El art. 39, por su parte, dispone:

Atenuantes especiales. En los casos en que este Código dispone expresamente una atenuación especial, se procederá de la siguiente manera:

1) La pena de presidio será substituida por la de reclusión.
2) La de reclusión, por la de prestación de trabajo.
3) En los demás casos, la escala será disminuida de una tercera parte a la mitad, sin que en ningún caso la pena pueda ser inferior al mínimo legal.

Es del caso, asimismo, traer a colación el art. 64 CP., que se refiere, precisamente, al perdón judicial, posibilidad contemplada por el tipo de "homicidio piadoso":

Perdón judicial. El juez podrá conceder, excepcionalmente, el perdón judicial al autor de un primer delito cuya sanción no sea mayor a un año, cuando por la levedad especial del hecho y los motivos determinantes, existan muchas probabilidades de que no volverá a delinquir.


La concesión de perdón judicial está contemplada dentro de las disposiciones generales y es aplicable a todo delito que reúne los requisitos establecidos por el art. 64.

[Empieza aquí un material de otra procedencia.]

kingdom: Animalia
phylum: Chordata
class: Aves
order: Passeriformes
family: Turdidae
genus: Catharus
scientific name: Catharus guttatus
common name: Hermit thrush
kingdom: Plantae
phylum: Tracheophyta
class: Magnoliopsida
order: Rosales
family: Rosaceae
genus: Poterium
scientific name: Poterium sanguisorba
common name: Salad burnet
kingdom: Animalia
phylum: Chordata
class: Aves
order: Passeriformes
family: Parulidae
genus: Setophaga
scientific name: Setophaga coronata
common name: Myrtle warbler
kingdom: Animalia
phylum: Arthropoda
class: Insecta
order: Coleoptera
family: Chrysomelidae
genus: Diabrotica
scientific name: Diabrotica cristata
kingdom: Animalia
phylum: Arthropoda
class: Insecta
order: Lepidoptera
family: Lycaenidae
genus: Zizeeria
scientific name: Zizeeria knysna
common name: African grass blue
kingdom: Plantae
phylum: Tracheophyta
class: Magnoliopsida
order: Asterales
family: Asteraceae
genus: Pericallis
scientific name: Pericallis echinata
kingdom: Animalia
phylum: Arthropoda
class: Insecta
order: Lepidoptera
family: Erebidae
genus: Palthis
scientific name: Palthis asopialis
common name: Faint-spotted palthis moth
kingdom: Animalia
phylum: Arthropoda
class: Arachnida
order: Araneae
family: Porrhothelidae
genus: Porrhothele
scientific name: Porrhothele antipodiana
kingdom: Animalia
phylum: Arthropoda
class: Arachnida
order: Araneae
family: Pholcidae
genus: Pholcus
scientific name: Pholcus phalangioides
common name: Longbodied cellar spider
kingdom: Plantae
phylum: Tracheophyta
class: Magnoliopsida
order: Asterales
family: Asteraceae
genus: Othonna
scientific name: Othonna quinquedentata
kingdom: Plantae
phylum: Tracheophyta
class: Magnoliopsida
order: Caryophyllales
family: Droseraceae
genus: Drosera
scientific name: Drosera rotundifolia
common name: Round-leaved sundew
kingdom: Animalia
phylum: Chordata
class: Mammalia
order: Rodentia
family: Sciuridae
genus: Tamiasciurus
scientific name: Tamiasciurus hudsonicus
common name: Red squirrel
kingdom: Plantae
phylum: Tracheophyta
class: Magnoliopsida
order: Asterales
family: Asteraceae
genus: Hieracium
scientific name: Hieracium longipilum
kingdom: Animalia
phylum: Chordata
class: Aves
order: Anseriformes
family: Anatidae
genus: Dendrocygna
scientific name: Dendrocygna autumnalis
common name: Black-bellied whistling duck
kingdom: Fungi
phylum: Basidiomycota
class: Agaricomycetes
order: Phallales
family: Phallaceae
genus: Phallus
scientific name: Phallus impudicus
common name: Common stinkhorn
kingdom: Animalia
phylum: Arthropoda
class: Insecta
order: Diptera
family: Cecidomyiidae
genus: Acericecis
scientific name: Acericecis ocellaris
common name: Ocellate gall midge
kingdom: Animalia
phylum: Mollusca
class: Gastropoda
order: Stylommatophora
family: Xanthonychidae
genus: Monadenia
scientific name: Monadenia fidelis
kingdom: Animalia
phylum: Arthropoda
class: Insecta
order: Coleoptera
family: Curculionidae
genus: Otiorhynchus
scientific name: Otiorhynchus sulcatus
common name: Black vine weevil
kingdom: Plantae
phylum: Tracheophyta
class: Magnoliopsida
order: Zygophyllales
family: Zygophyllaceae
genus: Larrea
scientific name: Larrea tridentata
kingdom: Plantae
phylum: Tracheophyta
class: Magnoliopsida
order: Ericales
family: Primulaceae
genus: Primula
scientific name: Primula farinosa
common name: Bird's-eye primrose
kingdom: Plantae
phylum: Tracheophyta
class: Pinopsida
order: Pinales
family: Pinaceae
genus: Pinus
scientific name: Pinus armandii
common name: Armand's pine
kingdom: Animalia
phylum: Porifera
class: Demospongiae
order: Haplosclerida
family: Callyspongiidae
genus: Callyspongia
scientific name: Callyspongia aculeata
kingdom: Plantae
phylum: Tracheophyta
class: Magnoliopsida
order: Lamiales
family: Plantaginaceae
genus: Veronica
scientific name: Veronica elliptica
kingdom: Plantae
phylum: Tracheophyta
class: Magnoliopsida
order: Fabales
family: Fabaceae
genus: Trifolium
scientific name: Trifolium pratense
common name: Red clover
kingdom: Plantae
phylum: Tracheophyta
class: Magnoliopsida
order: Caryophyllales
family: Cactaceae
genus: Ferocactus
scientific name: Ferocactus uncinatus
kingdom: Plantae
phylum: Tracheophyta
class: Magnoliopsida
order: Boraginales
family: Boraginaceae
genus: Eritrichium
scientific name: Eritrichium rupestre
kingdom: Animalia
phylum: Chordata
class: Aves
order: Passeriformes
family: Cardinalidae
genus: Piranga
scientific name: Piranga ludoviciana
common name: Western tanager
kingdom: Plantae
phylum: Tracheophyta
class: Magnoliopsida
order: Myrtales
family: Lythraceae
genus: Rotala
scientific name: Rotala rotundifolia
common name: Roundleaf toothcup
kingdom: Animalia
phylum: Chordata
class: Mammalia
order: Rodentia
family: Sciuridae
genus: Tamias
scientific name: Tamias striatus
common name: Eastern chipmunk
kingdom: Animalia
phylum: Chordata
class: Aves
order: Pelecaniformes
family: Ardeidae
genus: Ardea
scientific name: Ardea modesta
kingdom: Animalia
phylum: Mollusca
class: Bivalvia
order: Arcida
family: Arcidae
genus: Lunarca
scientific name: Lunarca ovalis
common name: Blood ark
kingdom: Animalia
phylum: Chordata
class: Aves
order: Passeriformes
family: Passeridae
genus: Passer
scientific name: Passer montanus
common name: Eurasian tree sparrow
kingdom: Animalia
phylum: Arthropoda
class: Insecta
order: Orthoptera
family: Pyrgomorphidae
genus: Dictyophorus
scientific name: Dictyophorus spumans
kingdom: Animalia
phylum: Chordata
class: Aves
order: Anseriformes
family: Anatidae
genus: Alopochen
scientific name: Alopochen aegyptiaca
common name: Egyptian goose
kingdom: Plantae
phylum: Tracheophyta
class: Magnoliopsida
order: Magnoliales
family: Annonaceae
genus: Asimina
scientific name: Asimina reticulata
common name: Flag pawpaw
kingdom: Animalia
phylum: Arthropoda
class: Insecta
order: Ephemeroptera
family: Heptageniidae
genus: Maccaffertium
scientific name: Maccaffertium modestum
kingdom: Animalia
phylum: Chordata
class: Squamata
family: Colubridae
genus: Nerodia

La conducta continúa siendo antijurídica, pero, dadas las circunstancias particulares del caso, se establece una pena bastante más reducida que la indicada para el homicidio simple o agravado. Establece, eso sí, una serie de requisitos para que la conducta pueda ser catalogada como homicidio pietístico. Cobran especial importancia los móviles que han llevado al autor a la realización de tal conducta. Se requiere, precisamente, que el homicida obre movido por piedad, elemento subjetivo del tipo que excluye cualquier otro móvil en la comisión de este delito. Quien mata movido por un interés distinto (v.gr. económico o eugenésico), no será sancionado conforme a esta disposición, sino que de acuerdo con las otras formas de homicidio contempladas en el código punitivo boliviano. Además, se requiere la concurrencia de ciertas condiciones objetivas en el sujeto pasivo, que pueden ser "un estado de muerte inminente" o el hecho de estar afecto a "graves padecimientos o lesiones corporales probablemente incurables".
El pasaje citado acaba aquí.